Live export trade halt sees angst for farmers

Zach RelphCountryman
York sheep and wheat farmer Peter Boyle is concerned about the halt in live exports.
Camera IconYork sheep and wheat farmer Peter Boyle is concerned about the halt in live exports. Credit: Zach Relph

Prominent sheep producer Peter Boyle says Animals Australia’s bid to end the nation’s live export trade is “industrial sabotage”, causing rippling uncertainty and angst across the sector.

The York farmer’s business has been financially strained during the live export debacle, with seven full-time jobs, employed indirectly through the farm, in limbo amid the continuing trade halt.

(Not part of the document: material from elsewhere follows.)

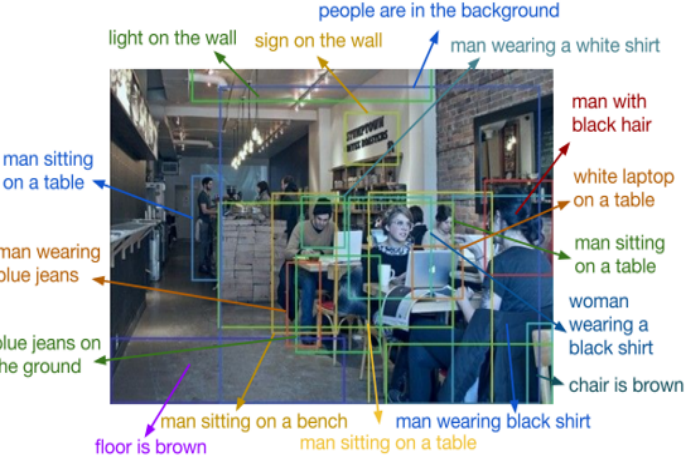
Figure 7. Image Description presented using Trained Model [61].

Mr Boyle, who has exported about 26,000 sheep annually almost exclusively with Emanuel Exports since 2005, said the export standstill was restricting the industry.

“I’ve missed out on two turnovers of sheep, about 10,000 sheep in total, during this period,” he said.

“It has had a huge effect on cashflow because we have 5000 sheep sitting there, so money isn’t coming into our business — it is certainly making things difficult.

“We didn’t know the ban would go for this long, we had faith it would have ended sooner.”

Last month, Animals Australia director Lyn White said the group’s legal team would decide on a case-by-case basis to challenge the approval of a live export shipment.

The comments came after Federal Agriculture Minister David Littleproud signed off on revised regulations, allowing court injunctions to stop a ship’s journey to be imposed before a vessel is loaded.

Mr Boyle said although allowing injunctions to be applied for sooner benefited exporters, Animal Australia’s campaign against the industry was hindering sheep farmers’ long-term planning.

“Animals Australia is a cloud hanging over us,” he said.

“For (Ms White) to say their lawyers are going to pick and choose who they are going to attack, it’s not only the exporters who are concerned but it’s every farmer.

“They don’t know what they are going to plan for and it is making farmers angry and upset.

“Talk about stress on sheep, it’s stress on farmers as well.”

In response to Mr Boyle, Animals Australia spokeswoman Lisa Chalk said the animal welfare group was not responsible for keeping a loaded vessel at port.

“Animals Australia has not stopped a single shipment,” she said.

“We have simply sought, as have farmers, for current laws to be upheld.”

The Boyles are enjoying a positive grain growing season across 5000ha of their property, with flourishing wheat, barley, canola and oat crops.

However, Mr Boyle said a lack of income caused by the live export halt had reduced opportunity to use fungicide and nutrient sprays to help the crops reach full potential.

He was hopeful trade would resume within two or three weeks and praised Livestock Shipping Services’ progress in securing about 20,000 wethers for export.